Shopify’s Data Science & Engineering Foundations
These sound like a solid set of foundations to build data products on.
Staff Engineering at Carta
To be paired with the post above. As Will Larson mentions in his book (I have only read summaries, because I could not stand An Elegant Puzzle and didn’t want to read another book by him), staff engineers come in several different shapes.
Engineering levels at Carta
They seem to be similar-ish to Typeform. They look clear enough until you work there, that’s for sure.
Using Kafka as a message queue
The algorithm described reminds me of two-phase commit, at least in spirit (where Kafka brokers act as the distributed consensus).
Pre-allocated lists in Python
I would argue if you need to go that down the micro-optimisation way, maybe you should not be using Python. On the other hand, I have a project using a device with Micropython where I may need to go there (with the goal of saving CPU cycles & battery more than anything though).

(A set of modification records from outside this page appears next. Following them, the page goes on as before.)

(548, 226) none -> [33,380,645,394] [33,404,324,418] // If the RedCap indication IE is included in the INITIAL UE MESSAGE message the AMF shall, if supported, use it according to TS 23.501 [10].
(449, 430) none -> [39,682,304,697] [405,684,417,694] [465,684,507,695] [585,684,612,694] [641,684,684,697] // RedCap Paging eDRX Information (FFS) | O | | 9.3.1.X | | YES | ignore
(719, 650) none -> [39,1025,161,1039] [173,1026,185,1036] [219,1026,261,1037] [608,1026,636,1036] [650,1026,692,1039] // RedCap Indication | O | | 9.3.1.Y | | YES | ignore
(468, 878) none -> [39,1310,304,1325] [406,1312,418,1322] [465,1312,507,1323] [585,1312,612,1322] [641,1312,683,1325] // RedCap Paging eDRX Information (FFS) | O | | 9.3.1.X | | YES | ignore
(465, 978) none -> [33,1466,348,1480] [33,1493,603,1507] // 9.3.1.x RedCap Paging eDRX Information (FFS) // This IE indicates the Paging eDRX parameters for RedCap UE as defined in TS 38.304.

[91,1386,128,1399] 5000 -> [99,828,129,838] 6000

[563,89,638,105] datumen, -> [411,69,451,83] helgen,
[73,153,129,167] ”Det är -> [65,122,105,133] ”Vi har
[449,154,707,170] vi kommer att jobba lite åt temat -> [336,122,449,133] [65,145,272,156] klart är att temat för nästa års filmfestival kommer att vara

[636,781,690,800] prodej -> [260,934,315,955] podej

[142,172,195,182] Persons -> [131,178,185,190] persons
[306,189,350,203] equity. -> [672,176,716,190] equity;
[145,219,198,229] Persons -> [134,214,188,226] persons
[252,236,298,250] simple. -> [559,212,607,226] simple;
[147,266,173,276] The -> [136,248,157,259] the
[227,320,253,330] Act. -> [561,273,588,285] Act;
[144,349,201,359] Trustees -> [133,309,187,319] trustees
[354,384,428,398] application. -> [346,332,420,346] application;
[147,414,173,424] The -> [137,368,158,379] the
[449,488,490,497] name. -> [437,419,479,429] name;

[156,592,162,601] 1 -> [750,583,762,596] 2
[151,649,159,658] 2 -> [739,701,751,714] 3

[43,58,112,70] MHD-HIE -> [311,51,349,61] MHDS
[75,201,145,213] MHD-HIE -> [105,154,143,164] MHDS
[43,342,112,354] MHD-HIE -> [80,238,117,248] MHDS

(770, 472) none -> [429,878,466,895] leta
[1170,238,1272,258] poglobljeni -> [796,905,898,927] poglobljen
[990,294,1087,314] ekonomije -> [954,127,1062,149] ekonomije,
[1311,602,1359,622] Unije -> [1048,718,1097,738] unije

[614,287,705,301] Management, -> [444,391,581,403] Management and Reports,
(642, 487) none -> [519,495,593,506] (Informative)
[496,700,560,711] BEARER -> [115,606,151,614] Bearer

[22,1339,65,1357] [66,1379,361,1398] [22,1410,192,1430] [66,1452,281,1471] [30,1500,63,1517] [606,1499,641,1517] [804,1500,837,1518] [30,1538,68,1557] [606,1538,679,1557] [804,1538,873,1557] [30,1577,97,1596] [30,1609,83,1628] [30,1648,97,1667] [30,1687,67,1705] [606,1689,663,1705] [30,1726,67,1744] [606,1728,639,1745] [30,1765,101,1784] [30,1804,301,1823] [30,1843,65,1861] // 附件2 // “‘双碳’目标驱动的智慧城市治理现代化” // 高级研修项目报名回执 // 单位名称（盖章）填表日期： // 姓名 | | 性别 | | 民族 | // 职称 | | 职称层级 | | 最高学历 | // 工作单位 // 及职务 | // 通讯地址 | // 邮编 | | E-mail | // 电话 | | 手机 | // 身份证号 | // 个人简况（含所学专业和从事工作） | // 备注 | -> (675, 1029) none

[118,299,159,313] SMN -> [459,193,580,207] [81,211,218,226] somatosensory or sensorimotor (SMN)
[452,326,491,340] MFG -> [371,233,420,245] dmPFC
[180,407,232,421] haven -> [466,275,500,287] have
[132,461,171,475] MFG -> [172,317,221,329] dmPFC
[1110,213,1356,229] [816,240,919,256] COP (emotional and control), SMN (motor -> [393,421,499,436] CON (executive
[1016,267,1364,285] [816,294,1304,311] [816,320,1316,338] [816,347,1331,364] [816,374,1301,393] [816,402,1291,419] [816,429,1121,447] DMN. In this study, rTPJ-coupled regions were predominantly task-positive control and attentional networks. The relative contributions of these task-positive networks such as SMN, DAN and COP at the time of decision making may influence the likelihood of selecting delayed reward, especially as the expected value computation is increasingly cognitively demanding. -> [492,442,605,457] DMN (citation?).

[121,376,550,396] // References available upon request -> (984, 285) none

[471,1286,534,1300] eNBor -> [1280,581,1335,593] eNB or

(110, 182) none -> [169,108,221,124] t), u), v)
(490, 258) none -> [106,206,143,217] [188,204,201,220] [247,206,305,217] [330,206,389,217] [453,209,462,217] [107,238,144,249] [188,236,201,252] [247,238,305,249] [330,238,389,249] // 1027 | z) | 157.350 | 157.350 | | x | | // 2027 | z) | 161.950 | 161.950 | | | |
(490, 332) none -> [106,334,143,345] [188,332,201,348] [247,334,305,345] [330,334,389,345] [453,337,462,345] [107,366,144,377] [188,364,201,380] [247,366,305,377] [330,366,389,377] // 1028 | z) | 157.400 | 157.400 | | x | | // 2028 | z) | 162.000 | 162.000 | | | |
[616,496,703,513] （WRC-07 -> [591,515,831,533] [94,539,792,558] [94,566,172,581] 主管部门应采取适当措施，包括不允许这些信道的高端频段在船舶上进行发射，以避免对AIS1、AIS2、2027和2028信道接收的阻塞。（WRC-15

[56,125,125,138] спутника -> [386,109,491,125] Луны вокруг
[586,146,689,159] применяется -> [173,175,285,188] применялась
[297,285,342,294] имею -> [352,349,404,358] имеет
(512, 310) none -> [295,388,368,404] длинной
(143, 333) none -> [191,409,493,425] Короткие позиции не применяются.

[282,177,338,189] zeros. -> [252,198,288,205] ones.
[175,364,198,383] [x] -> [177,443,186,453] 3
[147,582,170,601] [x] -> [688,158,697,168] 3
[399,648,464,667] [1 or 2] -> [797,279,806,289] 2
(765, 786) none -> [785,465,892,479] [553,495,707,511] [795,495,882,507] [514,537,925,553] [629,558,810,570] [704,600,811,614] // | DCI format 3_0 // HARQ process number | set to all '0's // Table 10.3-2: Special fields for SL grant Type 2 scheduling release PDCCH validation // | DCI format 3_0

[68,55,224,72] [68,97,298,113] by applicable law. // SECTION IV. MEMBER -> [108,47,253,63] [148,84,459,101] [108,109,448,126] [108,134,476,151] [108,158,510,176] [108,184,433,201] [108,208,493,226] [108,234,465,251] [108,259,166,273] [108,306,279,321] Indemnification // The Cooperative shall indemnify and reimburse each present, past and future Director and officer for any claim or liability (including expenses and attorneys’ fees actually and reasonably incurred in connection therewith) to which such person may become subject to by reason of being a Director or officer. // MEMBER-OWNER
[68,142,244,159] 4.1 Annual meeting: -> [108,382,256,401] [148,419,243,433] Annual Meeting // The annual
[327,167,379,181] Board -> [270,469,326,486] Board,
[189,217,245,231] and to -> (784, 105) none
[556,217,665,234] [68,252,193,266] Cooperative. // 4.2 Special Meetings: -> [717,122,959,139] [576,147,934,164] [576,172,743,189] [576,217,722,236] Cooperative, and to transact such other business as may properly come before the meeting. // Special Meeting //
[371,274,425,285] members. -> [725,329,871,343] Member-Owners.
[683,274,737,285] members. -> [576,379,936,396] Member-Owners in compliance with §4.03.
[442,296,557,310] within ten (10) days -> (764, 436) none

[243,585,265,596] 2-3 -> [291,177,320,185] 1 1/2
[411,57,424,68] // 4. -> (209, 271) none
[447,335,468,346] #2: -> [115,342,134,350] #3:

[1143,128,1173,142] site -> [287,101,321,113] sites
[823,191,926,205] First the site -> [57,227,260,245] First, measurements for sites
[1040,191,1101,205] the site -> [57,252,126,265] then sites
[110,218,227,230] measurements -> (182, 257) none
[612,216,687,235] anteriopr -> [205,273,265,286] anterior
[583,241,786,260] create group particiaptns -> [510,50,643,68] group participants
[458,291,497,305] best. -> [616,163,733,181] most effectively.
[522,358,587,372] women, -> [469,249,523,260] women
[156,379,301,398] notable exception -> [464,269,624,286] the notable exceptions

Encouraging meeting participation with a check-in
I did this at one of the first meetings I led (I volunteered to cover for who was going to lead it), the question was about being a coffee or tea person. It took longer than expected (to be fair, we were 30+) but it warmed up everybody.
Make your team miserable with one of these popular project-management anti-patterns
Somehow I feel called out reading this 😩
How to make my Data Engineering department shine again
Given infinite time and resources? 🙄
Use the M1 Mac GPU with Go
In particular, creating shaders with Metal and running the CPU side in Go. It’s pretty straightforward from what I can see in the post.
The Five Conditions for Improvement
This looks obvious… but I wrote them down. I think it is worth to have these in mind when working in team leadership roles.
Yes, You Can Charge More. Artists, hustlers, consultants…
If you do anything where you can set your own prices, you should read this.
How To Do Less
I could have written this, for sure I endorse it. Just say no, often and clearly.
Twin Anxieties of the Engineer/Manager Pendulum
As an engineering manager (although for some reason we don’t call it like that in our Data area 🤷), this is very relevant. There’s always the question “will I find more jobs like this one?”, or “can I go back to doing engineering work?”.
Pure Print-Style Debugging in Haskell
Tutorial-post to bookmark, for me. This is something I have always found painful when I wrote some easy Haskell. I’m kind of “proudly” a print-style debugger (my argument is always that “print works in all languages I code in”), although I occasionally use real debuggers for Scala or Python (or Go) because you can get more mileage out of them.